To do ▸
From the line with "M 768,205 L" through the line with "<!-- north arrow -->", inclusive, return each line of the data below exactly and leave the rest out.

[Collected data entries]

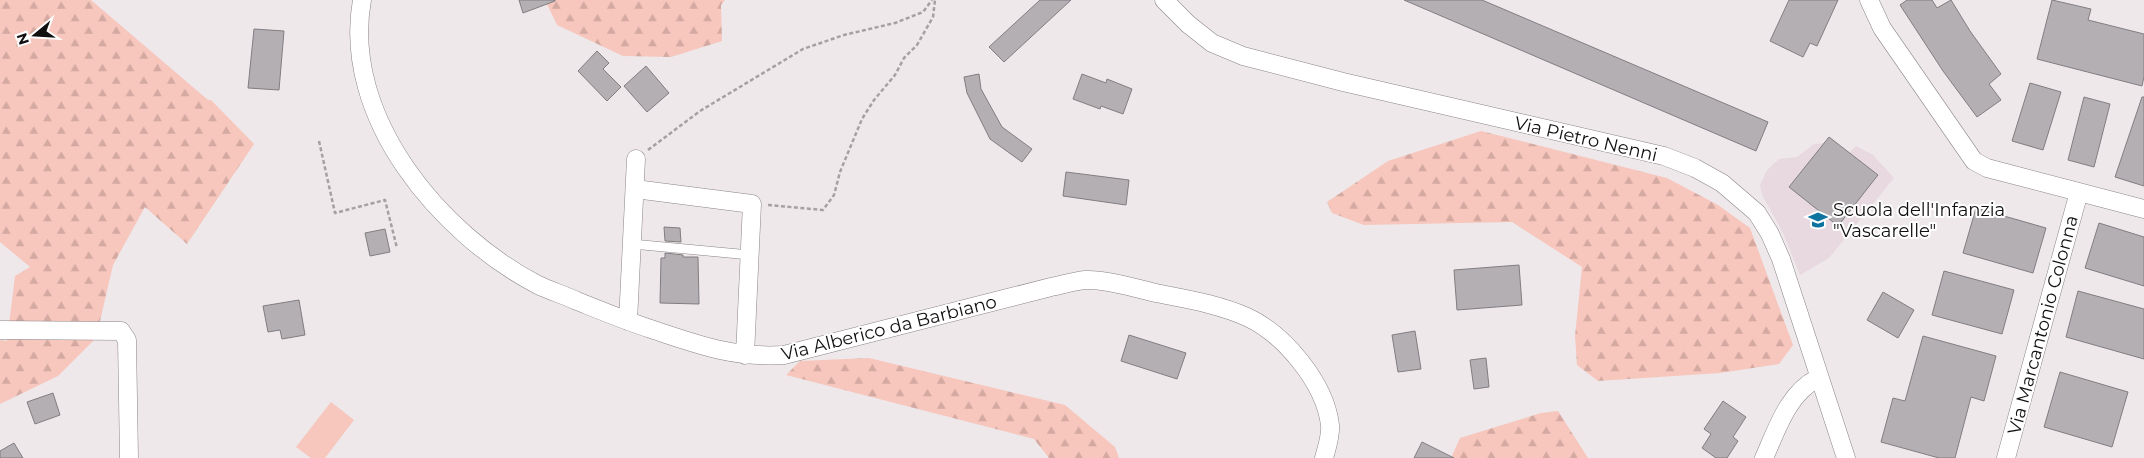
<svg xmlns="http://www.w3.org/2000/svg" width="2144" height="458" viewBox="0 0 2144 458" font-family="Montserrat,sans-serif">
	<defs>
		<pattern id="forest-firs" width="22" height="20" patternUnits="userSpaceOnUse" patternTransform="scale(1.25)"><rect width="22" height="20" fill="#f7c6bc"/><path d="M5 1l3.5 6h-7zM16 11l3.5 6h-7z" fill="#d3a9a1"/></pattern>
	</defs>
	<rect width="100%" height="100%" fill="#eee8eb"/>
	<!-- built -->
	<path fill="#e7d9df" d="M 1829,137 L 1849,153 L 1856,146 L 1873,155 L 1894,178 L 1829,258 L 1800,275 L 1783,233 L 1762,195 L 1760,185 L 1767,170 L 1779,159 L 1797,157 L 1814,144 L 1824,143 Z"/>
	<!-- grass -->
	<path fill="#f7c6bc" d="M 331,402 L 354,420 L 325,458 L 311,458 L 296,447 Z"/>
	<!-- forest -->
	<path fill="url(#forest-firs)" d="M 0,0 L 91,0 L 208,100 L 211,100 L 254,144 L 187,244 L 145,207 L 113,265 L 96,338 L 58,376 L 0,404 L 0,340 L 7,341 L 15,276 L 30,267 L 0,242 Z
		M 545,0 L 725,0 L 721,5 L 722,41 L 671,57 L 623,56 L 557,25 Z
		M 1481,131 L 1667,178 L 1718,205 L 1750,228 L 1793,345 L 1779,364 L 1720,373 L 1598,381 L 1577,365 L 1575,336 L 1582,267 L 1512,222 L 1364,225 L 1332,213 L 1327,202 L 1388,161 Z
		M 869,358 L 1065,405 L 1115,447 L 1119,458 L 1049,458 L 1034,439 L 786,375 L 800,361 Z
		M 1558,411 L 1588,458 L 1451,458 L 1460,438 L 1541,413 Z"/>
	<!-- building -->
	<path fill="#b3afb3" stroke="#817d81" d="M 519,0 L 555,0 L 555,1 L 523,13 Z
		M 1040,0 L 1071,0 L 1004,62 L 989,47 Z
		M 1404,0 L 1482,0 L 1768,122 L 1756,151 Z
		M 1789,0 L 1838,0 L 1817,46 L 1810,43 L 1803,57 L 1770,41 Z
		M 1907,0 L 1932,0 L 1937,8 L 1951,0 L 1970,31 L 2001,74 L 1989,84 L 2001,100 L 1977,117 L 1943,71 L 1900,5 Z
		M 2052,0 L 2091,9 L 2088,20 L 2144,34 L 2144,77 L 2142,86 L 2037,59 Z
		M 254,29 L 284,31 L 279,90 L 248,88 Z
		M 597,51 L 609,63 L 603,69 L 621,87 L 607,101 L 578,71 Z
		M 646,66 L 669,93 L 647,112 L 624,86 Z
		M 979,74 L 981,89 L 1002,127 L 1032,149 L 1022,162 L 990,139 L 967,93 L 964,77 Z
		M 1082,74 L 1106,83 L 1107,79 L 1132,89 L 1123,114 L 1101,106 L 1100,109 L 1073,99 Z
		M 2030,83 L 2061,92 L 2043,150 L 2012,141 Z
		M 2084,97 L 2110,104 L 2094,167 L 2068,160 Z
		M 2142,97 L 2144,97 L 2144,186 L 2115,177 Z
		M 1829,137 L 1878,175 L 1838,226 L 1789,187 Z
		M 1066,172 L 1129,180 L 1126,205 L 1063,196 Z
		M 1976,208 L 2046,228 L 2033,273 L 1963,253 Z
		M 2099,223 L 2144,237 L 2144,286 L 2085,268 Z
		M 664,227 L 680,228 L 681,242 L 665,241 Z
		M 385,229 L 390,252 L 370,256 L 365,233 Z
		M 665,253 L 683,255 L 683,257 L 698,257 L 699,304 L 660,303 L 661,258 L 665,258 Z
		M 1519,265 L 1522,305 L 1457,310 L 1454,270 Z
		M 1944,271 L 2014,290 L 2002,334 L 1932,315 Z
		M 2078,291 L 2144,309 L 2144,359 L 2066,337 Z
		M 1883,292 L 1914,310 L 1898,338 L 1867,320 Z
		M 299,300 L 305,335 L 282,339 L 280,330 L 268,332 L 263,306 Z
		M 1415,331 L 1421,369 L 1398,372 L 1392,335 Z
		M 1129,335 L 1186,353 L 1177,379 L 1121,361 Z
		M 1923,336 L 1996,356 L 1984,401 L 1971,397 L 1955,458 L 1939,458 L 1881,442 L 1893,398 L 1905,401 Z
		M 1486,358 L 1489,387 L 1474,389 L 1470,360 Z
		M 2060,372 L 2128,392 L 2112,447 L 2044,427 Z
		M 53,393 L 60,415 L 35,424 L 27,402 Z
		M 1723,401 L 1746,417 L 1733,437 L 1738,441 L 1727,458 L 1716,458 L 1702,448 L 1711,434 L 1704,429 Z
		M 1422,442 L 1454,458 L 1414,458 Z
		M 14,443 L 23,458 L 0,458 L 0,451 Z"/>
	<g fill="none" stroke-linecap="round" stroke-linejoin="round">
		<!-- lane casing -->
		<g stroke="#8a8487" stroke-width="10">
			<path id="lane" d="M 632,244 L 750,255"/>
		</g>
		<!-- street casing -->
		<g stroke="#8a8487" stroke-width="19">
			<path id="street" d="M 362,0 C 341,117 440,234 538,285 C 551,291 564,295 577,301 C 602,311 626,321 651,329 C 699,345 733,358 784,355 L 1051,287 C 1062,285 1074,281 1085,280 C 1106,279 1135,288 1156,293 C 1186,299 1218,304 1247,317 C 1284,334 1325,383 1330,425 C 1331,436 1327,447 1324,458
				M 1164,0 L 1188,24 L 1212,43 L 1243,56 L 1343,82 L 1664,156 L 1695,168 L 1722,183 L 1757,213 L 1770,234 L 1781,259 L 1846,458
				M 1869,0 L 1882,28 L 1974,161 L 1987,168 L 2144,209
				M 635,189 L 752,204 L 745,355
				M 628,321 L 636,159
				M 0,330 L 121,331 L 127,340 L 129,458
				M 1764,458 C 1777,429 1788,393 1818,378
				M 2006,458 L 2079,192"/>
		</g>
		<!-- path -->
		<path stroke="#a5a0a3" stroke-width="2.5" stroke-dasharray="4 2.5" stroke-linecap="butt" d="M 319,141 L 335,213 L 385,200 L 397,248
			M 648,150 L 700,111 L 803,49 L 844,35 L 895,23 L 923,12 L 932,0
			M 768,205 L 823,210 L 834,195 L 840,172 L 862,119 L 874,100 L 895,75 L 904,58 L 917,45 L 933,17 L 935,0"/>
		<!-- lane -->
		<use href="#lane" stroke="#fff" stroke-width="9"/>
		<!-- street -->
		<use href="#street" stroke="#fff" stroke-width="18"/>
	</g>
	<!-- icons -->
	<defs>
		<g id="school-bare" transform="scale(1.5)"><path d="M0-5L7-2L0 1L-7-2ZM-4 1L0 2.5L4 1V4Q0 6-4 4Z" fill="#0f73a0" stroke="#fff" stroke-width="2.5" paint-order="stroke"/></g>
	</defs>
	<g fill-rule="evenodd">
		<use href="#school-bare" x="1818" y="220"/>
	</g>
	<g text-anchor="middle" stroke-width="4" stroke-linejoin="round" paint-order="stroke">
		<!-- street labels -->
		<g font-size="18" fill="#110f10" stroke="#fff">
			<text transform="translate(1586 139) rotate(13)" y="6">Via Pietro Nenni</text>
			<text transform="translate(2043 325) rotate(-75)" y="6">Via Marcantonio Colonna</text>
			<text transform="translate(889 328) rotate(-14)" y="6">Via Alberico da Barbiano</text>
		</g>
		<!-- poi labels -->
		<g font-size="18" fill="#110f10" stroke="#fff" text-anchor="start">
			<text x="1833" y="216">Scuola dell'Infanzia<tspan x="1833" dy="21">"Vascarelle"</tspan></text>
		</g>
	</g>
	<!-- north arrow -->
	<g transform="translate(35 35) rotate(252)" stroke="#ffffff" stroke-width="4" paint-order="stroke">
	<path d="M0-4L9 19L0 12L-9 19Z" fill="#110f10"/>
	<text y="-8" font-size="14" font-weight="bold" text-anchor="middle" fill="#110f10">N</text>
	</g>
</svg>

Completed exercise ▸
			M 768,205 L 823,210 L 834,195 L 840,172 L 862,119 L 874,100 L 895,75 L 904,58 L 917,45 L 933,17 L 935,0"/>
		<!-- lane -->
		<use href="#lane" stroke="#fff" stroke-width="9"/>
		<!-- street -->
		<use href="#street" stroke="#fff" stroke-width="18"/>
	</g>
	<!-- icons -->
	<defs>
		<g id="school-bare" transform="scale(1.5)"><path d="M0-5L7-2L0 1L-7-2ZM-4 1L0 2.5L4 1V4Q0 6-4 4Z" fill="#0f73a0" stroke="#fff" stroke-width="2.5" paint-order="stroke"/></g>
	</defs>
	<g fill-rule="evenodd">
		<use href="#school-bare" x="1818" y="220"/>
	</g>
	<g text-anchor="middle" stroke-width="4" stroke-linejoin="round" paint-order="stroke">
		<!-- street labels -->
		<g font-size="18" fill="#110f10" stroke="#fff">
			<text transform="translate(1586 139) rotate(13)" y="6">Via Pietro Nenni</text>
			<text transform="translate(2043 325) rotate(-75)" y="6">Via Marcantonio Colonna</text>
			<text transform="translate(889 328) rotate(-14)" y="6">Via Alberico da Barbiano</text>
		</g>
		<!-- poi labels -->
		<g font-size="18" fill="#110f10" stroke="#fff" text-anchor="start">
			<text x="1833" y="216">Scuola dell'Infanzia<tspan x="1833" dy="21">"Vascarelle"</tspan></text>
		</g>
	</g>
	<!-- north arrow -->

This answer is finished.